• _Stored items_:

----------

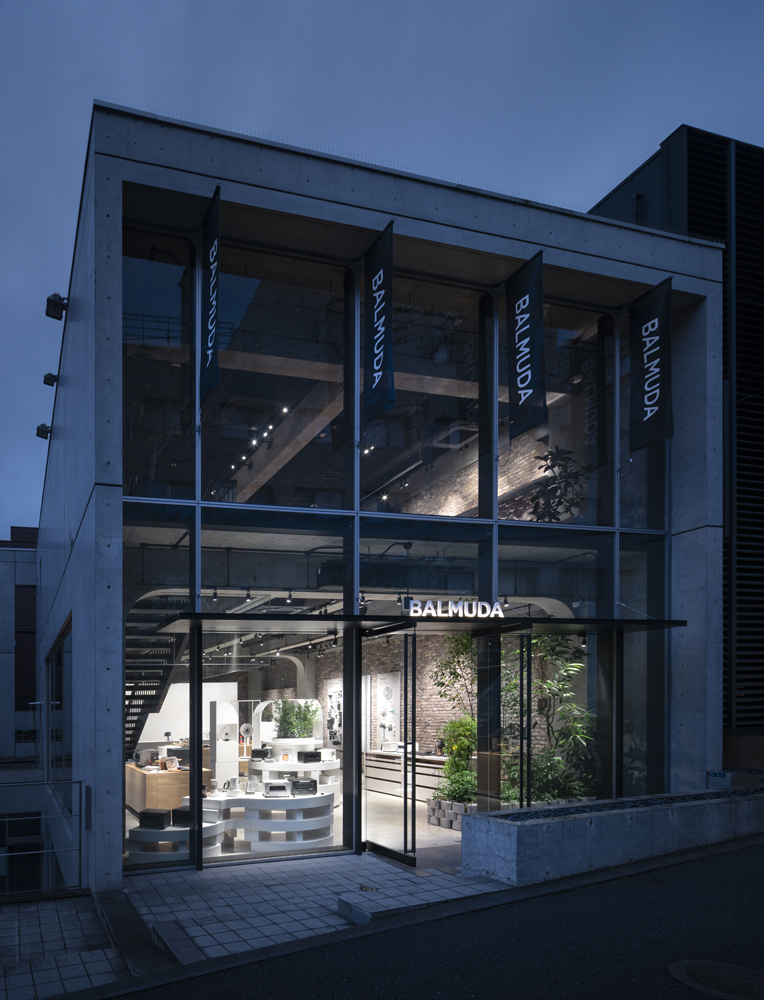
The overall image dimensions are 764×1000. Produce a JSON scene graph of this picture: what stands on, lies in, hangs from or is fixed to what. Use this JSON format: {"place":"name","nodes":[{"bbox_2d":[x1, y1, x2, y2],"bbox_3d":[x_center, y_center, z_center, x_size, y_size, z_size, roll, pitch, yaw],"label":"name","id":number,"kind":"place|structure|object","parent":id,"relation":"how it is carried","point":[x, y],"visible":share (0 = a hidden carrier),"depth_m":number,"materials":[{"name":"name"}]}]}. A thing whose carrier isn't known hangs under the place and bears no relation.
{"place":"outdoors","nodes":[
{"label":"outdoors","id":0,"kind":"place"},
{"bbox_2d":[0,525,38,763],"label":"background building","id":1,"kind":"structure","parent":0,"point":[24,578],"depth_m":21.68,"materials":[{"name":"grey concrete"}]},
{"bbox_2d":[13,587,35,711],"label":"window","id":2,"kind":"structure","parent":1,"relation":"in","point":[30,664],"depth_m":20.41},
{"bbox_2d":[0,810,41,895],"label":"window","id":3,"kind":"structure","parent":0,"point":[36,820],"depth_m":11.75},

----------

• _Instructions to follow_: The answer must be an exact reproduction of the records, with every picture left out.

• _Answer box_:
The overall image dimensions are 764×1000. Produce a JSON scene graph of this picture: what stands on, lies in, hangs from or is fixed to what. Use this JSON format: {"place":"name","nodes":[{"bbox_2d":[x1, y1, x2, y2],"bbox_3d":[x_center, y_center, z_center, x_size, y_size, z_size, roll, pitch, yaw],"label":"name","id":number,"kind":"place|structure|object","parent":id,"relation":"how it is carried","point":[x, y],"visible":share (0 = a hidden carrier),"depth_m":number,"materials":[{"name":"name"}]}]}. A thing whose carrier isn't known hangs under the place and bears no relation.
{"place":"outdoors","nodes":[
{"label":"outdoors","id":0,"kind":"place"},
{"bbox_2d":[0,525,38,763],"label":"background building","id":1,"kind":"structure","parent":0,"point":[24,578],"depth_m":21.68,"materials":[{"name":"grey concrete"}]},
{"bbox_2d":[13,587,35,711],"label":"window","id":2,"kind":"structure","parent":1,"relation":"in","point":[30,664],"depth_m":20.41},
{"bbox_2d":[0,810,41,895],"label":"window","id":3,"kind":"structure","parent":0,"point":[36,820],"depth_m":11.75},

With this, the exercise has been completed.